What were you doing August 23rd? It was a Monday if that helps. I was settling in at work waiting for a file to download and navigated to the New York Times (NYT) website to ease into the workweek as I sipped on my cup of coffee. Since I live in a self-imposed, cable-less bubble and August 2010 was particularly busy for me, I read the NYT and learned for the first time about the Chilean miners’ incident. On August 22nd, the drilling teams made initial contact with the men. On August 23rd, my chin hit my desk. It whacked the desk again and again as I read that the men had survived underground for 17 days and that the best projections from experts anticipated that they would be able to rescue the 33 men no sooner than Christmas (142 days since the initial collapse).
I am not a big fan of space or deep sea exploration. Watching the IMAX film about the discovery of the Titanic in the third grade made me queasy. The fact that the pressure per square inch in the deep blue sea can be so significant that it could bend a human in half 1,000 times over is ridiculously scary to me. If we ever get to the point where the United Federation of Planets is pulling in starships down to Earth so we can flee to Mars, I’ll be staying put. I’ve always liked earth and by that, I mean land. Reading about the Chilean miners trapped more than a mile underground led me to refine my preference: I like earth, and by that, I mean being on top of land. In consideration of all of these preferences, it would be an understatement to say that I was distraught for the miners. I can barely wait for Amazon’s 3-5 day standard shipping. How would these men last for 142 days underground – just waiting for something that might not happen?

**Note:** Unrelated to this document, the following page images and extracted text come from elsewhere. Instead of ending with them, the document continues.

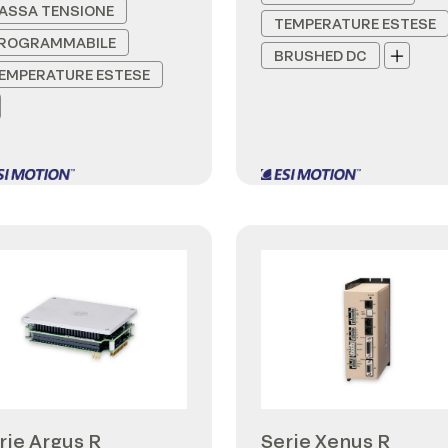
ASSA TENSIONE
TEMPERATURE ESTESE
ROGRAMMABILE
BRUSHED DC
EMPERATURE ESTESE
rie Argus R
Serie Xenus R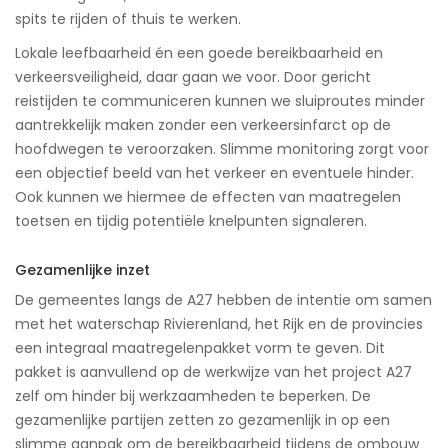
spits te rijden of thuis te werken.
Lokale leefbaarheid én een goede bereikbaarheid en
verkeersveiligheid, daar gaan we voor. Door gericht
reistijden te communiceren kunnen we sluiproutes minder
aantrekkelijk maken zonder een verkeersinfarct op de
hoofdwegen te veroorzaken. Slimme monitoring zorgt voor
een objectief beeld van het verkeer en eventuele hinder.
Ook kunnen we hiermee de effecten van maatregelen
toetsen en tijdig potentiële knelpunten signaleren.
Gezamenlijke inzet
De gemeentes langs de A27 hebben de intentie om samen
met het waterschap Rivierenland, het Rijk en de provincies
een integraal maatregelenpakket vorm te geven. Dit
pakket is aanvullend op de werkwijze van het project A27
zelf om hinder bij werkzaamheden te beperken. De
gezamenlijke partijen zetten zo gezamenlijk in op een
slimme aanpak om de bereikbaarheid tijdens de ombouw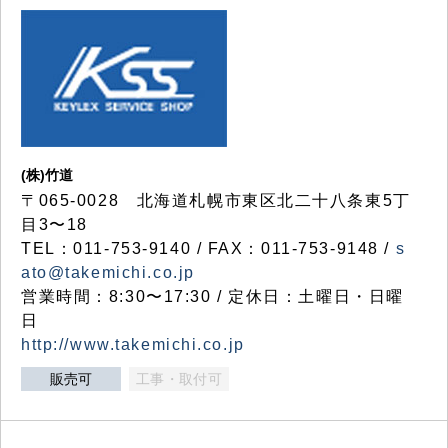
(株)竹道
〒065-0028 北海道札幌市東区北二十八条東5丁
目3〜18
TEL：011-753-9140 / FAX：011-753-9148 /
s
ato@takemichi.co.jp
営業時間：8:30〜17:30 / 定休日：土曜日・日曜
日
http://www.takemichi.co.jp
販売可
工事・取付可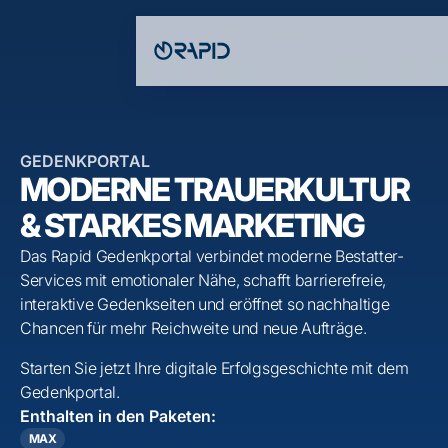
GEDENKPORTAL
MODERNE TRAUERKULTUR
& STARKES MARKETING
Das Rapid Gedenkportal verbindet moderne Bestatter-
Services mit emotionaler Nähe, schafft barrierefreie,
interaktive Gedenkseiten und eröffnet so nachhaltige
Chancen für mehr Reichweite und neue Aufträge.
Starten Sie jetzt Ihre digitale Erfolgsgeschichte mit dem
Gedenkportal.
Enthalten in den Paketen:
MAX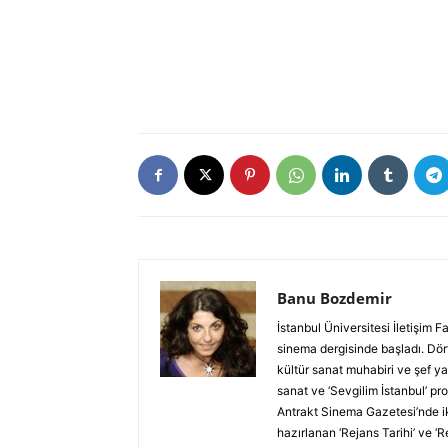
Banu Bozdemir
İstanbul Üniversitesi İletişim
sinema dergisinde başladı. Dört
kültür sanat muhabiri ve şef ya
sanat ve ‘Sevgilim İstanbul’ p
Antrakt Sinema Gazetesi’nde ik
hazırlanan ‘Rejans Tarihi’ ve ‘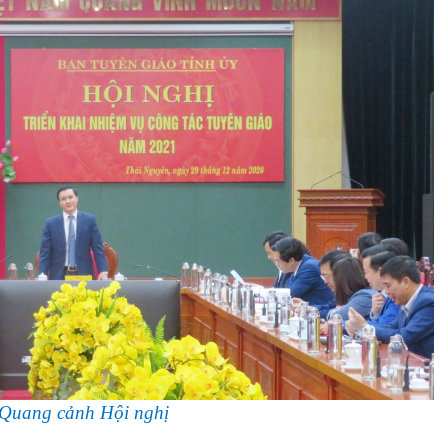
Quang cảnh Hội nghị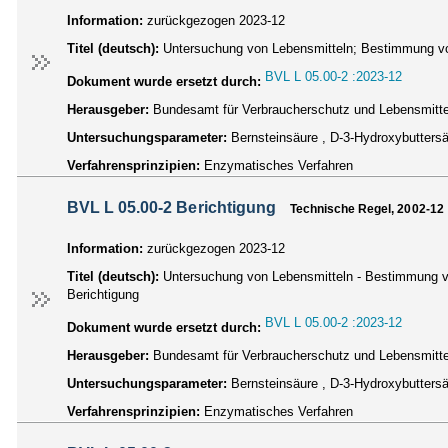
Information:
zurückgezogen 2023-12
Titel (deutsch):
Untersuchung von Lebensmitteln; Bestimmung von
BVL L 05.00-2 :2023-12
Dokument wurde ersetzt durch:
Herausgeber:
Bundesamt für Verbraucherschutz und Lebensmittel
Untersuchungsparameter:
Bernsteinsäure , D-3-Hydroxybuttersäu
Verfahrensprinzipien:
Enzymatisches Verfahren
BVL L 05.00-2 Berichtigung
Technische Regel, 2002-12
Information:
zurückgezogen 2023-12
Titel (deutsch):
Untersuchung von Lebensmitteln - Bestimmung vo
Berichtigung
BVL L 05.00-2 :2023-12
Dokument wurde ersetzt durch:
Herausgeber:
Bundesamt für Verbraucherschutz und Lebensmittel
Untersuchungsparameter:
Bernsteinsäure , D-3-Hydroxybuttersäu
Verfahrensprinzipien:
Enzymatisches Verfahren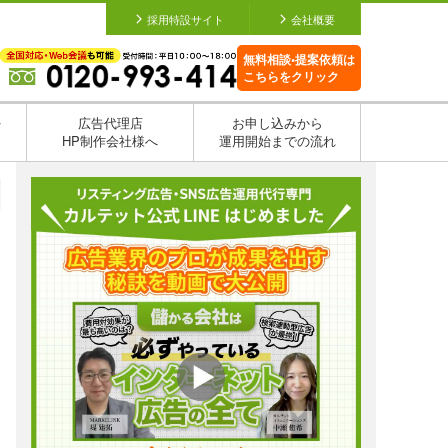
採用特設サイト
会社概要
無料相談•提案依頼は
こちらをクリック
を
広告代理店
お申し込みから
HP制作会社様へ
運用開始までの流れ
日
日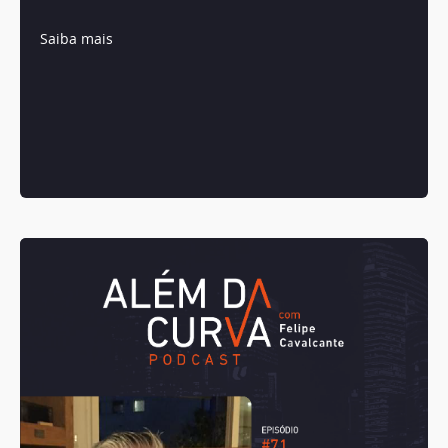
Saiba mais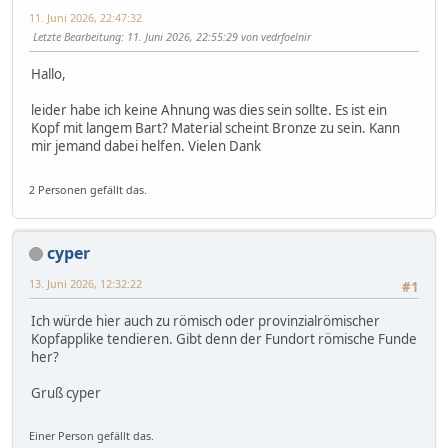
11. Juni 2026, 22:47:32
Letzte Bearbeitung
: 11. Juni 2026, 22:55:29 von vedrfoelnir
Hallo,
leider habe ich keine Ahnung was dies sein sollte. Es ist ein
Kopf mit langem Bart? Material scheint Bronze zu sein. Kann
mir jemand dabei helfen. Vielen Dank
2 Personen gefällt das.
cyper
13. Juni 2026, 12:32:22
#1
Ich würde hier auch zu römisch oder provinzialrömischer
Kopfapplike tendieren. Gibt denn der Fundort römische Funde
her?
Gruß cyper
Einer Person gefällt das.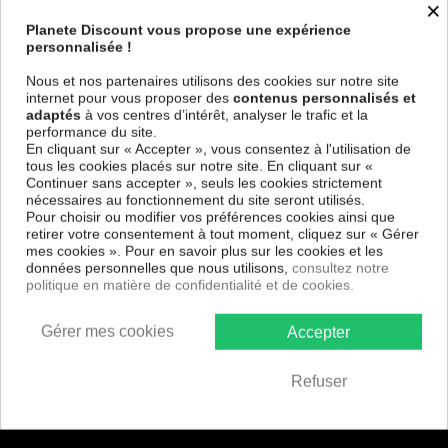
×
et en Europe ou indiqué par le fabricant.
Planete Discount vous propose une expérience
ARROSAGE - NETTOYEURS
personnalisée !
Nous et nos partenaires utilisons des cookies sur notre site
internet pour vous proposer des
contenus personnalisés et
adaptés
à vos centres d’intérêt, analyser le trafic et la
performance du site.
En cliquant sur « Accepter », vous consentez à l'utilisation de
tous les cookies placés sur notre site. En cliquant sur «
Continuer sans accepter », seuls les cookies strictement
Besoin d'aide
nécessaires au fonctionnement du site seront utilisés.
Pour choisir ou modifier vos préférences cookies ainsi que
retirer votre consentement à tout moment, cliquez sur « Gérer
mes cookies ». Pour en savoir plus sur les cookies et les
données personnelles que nous utilisons,
consultez notre
Paiement
politique en matière de confidentialité et de cookies.
100% sécurisé
Gérer mes cookies
Accepter
Refuser
Services +
nos engagements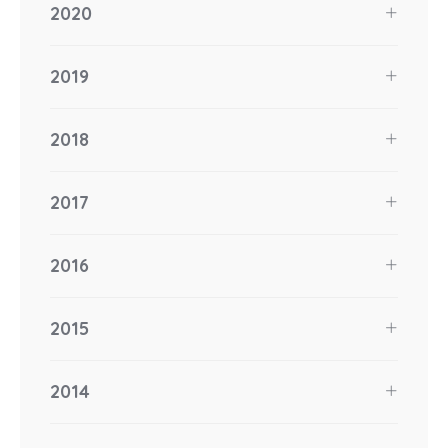
2020
2019
2018
2017
2016
2015
2014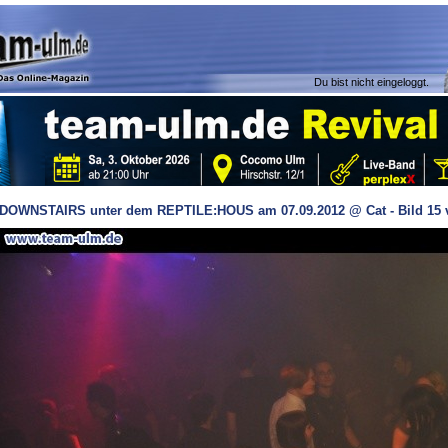
Du bist nicht eingeloggt.
DOWNSTAIRS unter dem REPTILE:HOUS am 07.09.2012 @ Cat - Bild 15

Well, in my infinite wisdom and maturity, I “forgot” about the miners. No sooner had I read about their plight than I fell back in my normal routine about being annoyed over trivial things like Glee not issuing an album to accompany the start of the second season and rejoicing in finding 3 gallon compost bags at Target (the 2 gallon bags really are too small). My prayers were consumed with requests for “easy” work weeks, manageable traffic, and for Howard Schultz to extend the Starbucks treat receipt promotion for just a few more weeks.

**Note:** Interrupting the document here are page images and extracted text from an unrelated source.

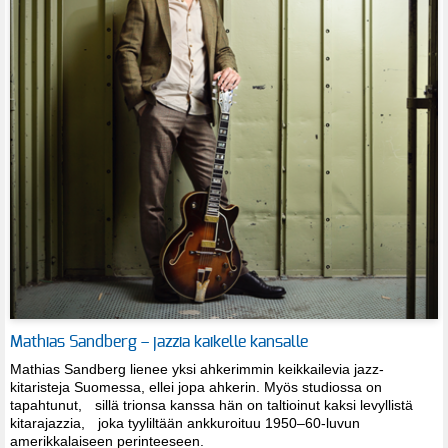
Mathias Sandberg – jazzia kaikelle kansalle
Mathias Sandberg lienee yksi ahkerimmin keikkailevia jazz-
kitaristeja Suomessa, ellei jopa ahkerin. Myös studiossa on
tapahtunut, sillä trionsa kanssa hän on taltioinut kaksi levyllistä
kitarajazzia, joka tyyliltään ankkuroituu 1950–60-luvun
amerikkalaiseen perinteeseen.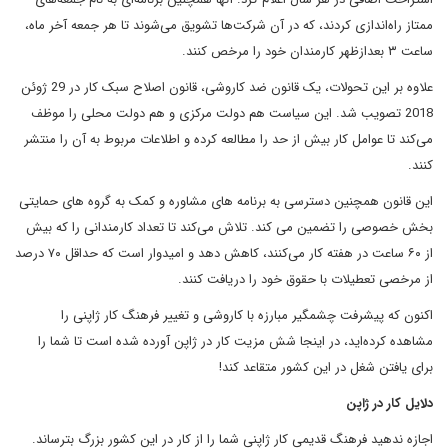
ممتاز راه‌اندازی کردند، که در آن شرکت‌ها تشویق می‌شوند تا هر جمعه آخر ماه،
ساعت ۳ بعدازظهر کارمندان خود را مرخص کنند.
علاوه بر این تحولات، یک قانون ضد کاروشی، قانون اصلاح سبک کار در 29 ژوئن
2018 تصویب شد. این سیاست هم دولت مرکزی و هم دولت محلی را موظف
می‌کند تا عوامل کار بیش از حد را مطالعه کرده و اطلاعات مربوط به آن را منتشر
کنند.
این قانون همچنین دسترسی به برنامه های مشاوره و کمک به گروه های حمایتی
بخش خصوصی را تضمین می کند. تلاش می‌کند تا تعداد کارمندانی را که بیش
از ۶۰ ساعت در هفته کار می‌کنند، کاهش دهد و امیدوار است که حداقل ۷۰ درصد
از مرخصی تعطیلات با حقوق خود را دریافت کنند.
اکنون که پیشرفت چشمگیر مبارزه با کاروشی و تغییر فرهنگ کار ژاپنی را
مشاهده کرده‌اید، در اینجا شش مزیت کار در ژاپن آورده شده است تا شما را
برای یافتن شغل در این کشور متقاعد کند!
دلایل کار در ژاپن
اجازه ندهید فرهنگ قدیمی کار ژاپنی شما را از کار در این کشور بزرگ بترساند.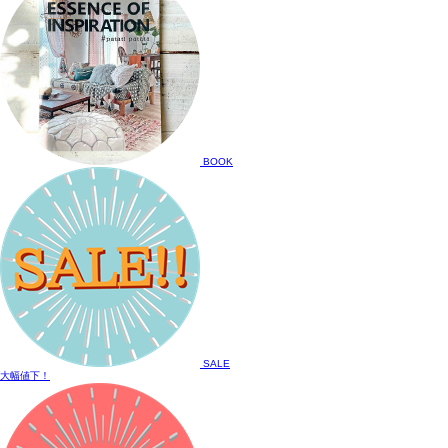
BOOK
SALE
大幅値下！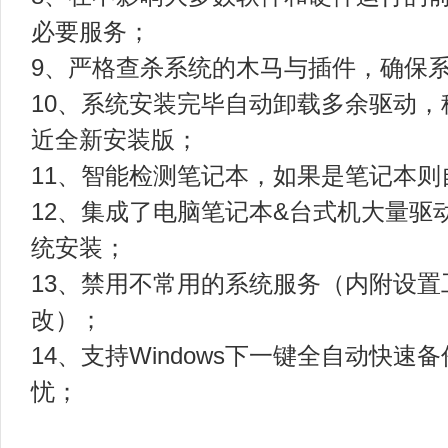
必要服务；
9、严格查杀系统的木马与插件，确保
10、系统安装完毕自动卸载多余驱动
近全新安装版；
11、智能检测笔记本，如果是笔记本则
12、集成了电脑笔记本&台式机大量驱
统安装；
13、禁用不常用的系统服务（内附设
改）；
14、支持Windows下一键全自动快速
忧；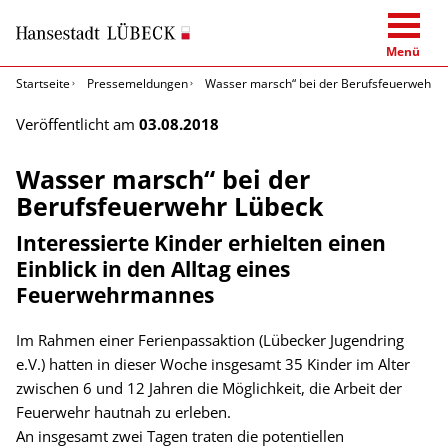
Menü
Startseite
Pressemeldungen
Wasser marsch“ bei der Berufsfeuerwehr L
Veröffentlicht am
03.08.2018
Wasser marsch“ bei der
Berufsfeuerwehr Lübeck
Interessierte Kinder erhielten einen
Einblick in den Alltag eines
Feuerwehrmannes
Im Rahmen einer Ferienpassaktion (Lübecker Jugendring
e.V.) hatten in dieser Woche insgesamt 35 Kinder im Alter
zwischen 6 und 12 Jahren die Möglichkeit, die Arbeit der
Feuerwehr hautnah zu erleben.
An insgesamt zwei Tagen traten die potentiellen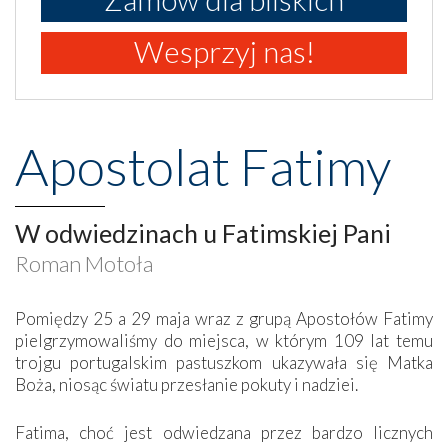
Wesprzyj nas!
Apostolat Fatimy
W odwiedzinach u Fatimskiej Pani
Roman Motoła
Pomiędzy 25 a 29 maja wraz z grupą Apostołów Fatimy
pielgrzymowaliśmy do miejsca, w którym 109 lat temu
trojgu portugalskim pastuszkom ukazywała się Matka
Boża, niosąc światu przesłanie pokuty i nadziei.
Fatima, choć jest odwiedzana przez bardzo licznych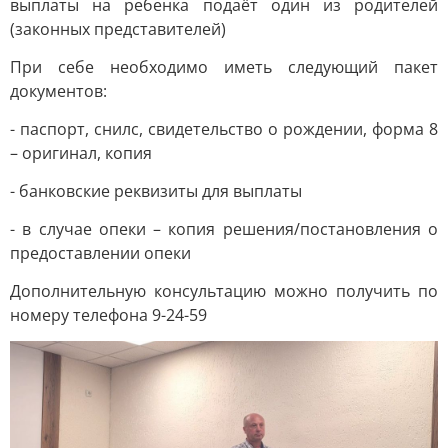
выплаты на ребенка подаёт один из родителей
(законных представителей)
При себе необходимо иметь следующий пакет
документов:
- паспорт, снилс, свидетельство о рождении, форма 8
– оригинал, копия
- банковские реквизиты для выплаты
- в случае опеки – копия решения/постановления о
предоставлении опеки
Дополнительную консультацию можно получить по
номеру телефона 9-24-59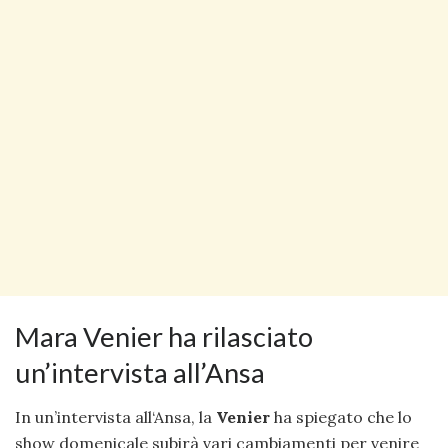
Mara Venier ha rilasciato
un’intervista all’Ansa
In un’intervista all‘Ansa, la
Venier
ha spiegato che lo
show domenicale subirà vari cambiamenti per venire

A couple weeks ago, my casual perusal of NYT again led me to a story about the miners. This time, however, there was good news! One of the drills (evidently there were three of them?) had made it through the layers of rock and matter and the rescue was considerably ahead of schedule. With the announcement of good news and the perceived assurance that a successful rescue was in the bag, I was glued to the developing story. I read about the families who had camped out for the 68 days since the mine’s collapse creating a place called Camp Hope. I learned that experts from around the world had joined forces to care for and rescue the men underground. With the promise of success, I was able to invest in the rescue filled with hope. On October 12th, when the miners began to emerge from the mining shaft, I was visiting the NYT’s website hourly announcing the count of the rescued men.
Finally, at 6:30 PM, I was able to hit “refresh” and see that all men had been rescued safely.
At the time, I remember praising Jesus for all that He had done. I thanked Him for creating the earth even though it had caved in on the miners. I thanked him for the miners’ perseverance as they waited without contact for the 17 days not knowing if they would be found and then waited 68 days waiting for their rescue. I thanked Jesus for designing us to have families and for those who had prayed, hoped, and encouraged their loved ones. I thanked Him for giving men and women wisdom and for blessing all of the parties involved for their brilliance and diligence in expediting the rescue mission. I thanked Jesus for money and for it being readily available to bring the men to safety. Lastly, I thanked Jesus for the communication mediums He blessed the world with so that we could watch and wait and rejoice together as each man emerged.
One thing that I did not immediately thank Jesus for but want to now is for patience. I am so thankful that the Chilean miners had the patience to hope for a rescue. It was something that I didn’t have between August 23rd and October 9th, the period of time when I fell back in the world populated solely by me. It’s not something I have most of the time when life’s events don’t coincide with my timeline. While the current media has come up with infinite lists of “lessons learned” from the Chilean mining incident, the most significant thing that I have picked up is that “good odds” or “promising prospects” cannot be the kindling for hope. Instead, it’s someone much bigger than that and that someone is Jesus.
Romans 8:24/ Now hope that is seen is not hope. For who hopes for what he sees? But if we hope for what we do not see, we wait for it with patience.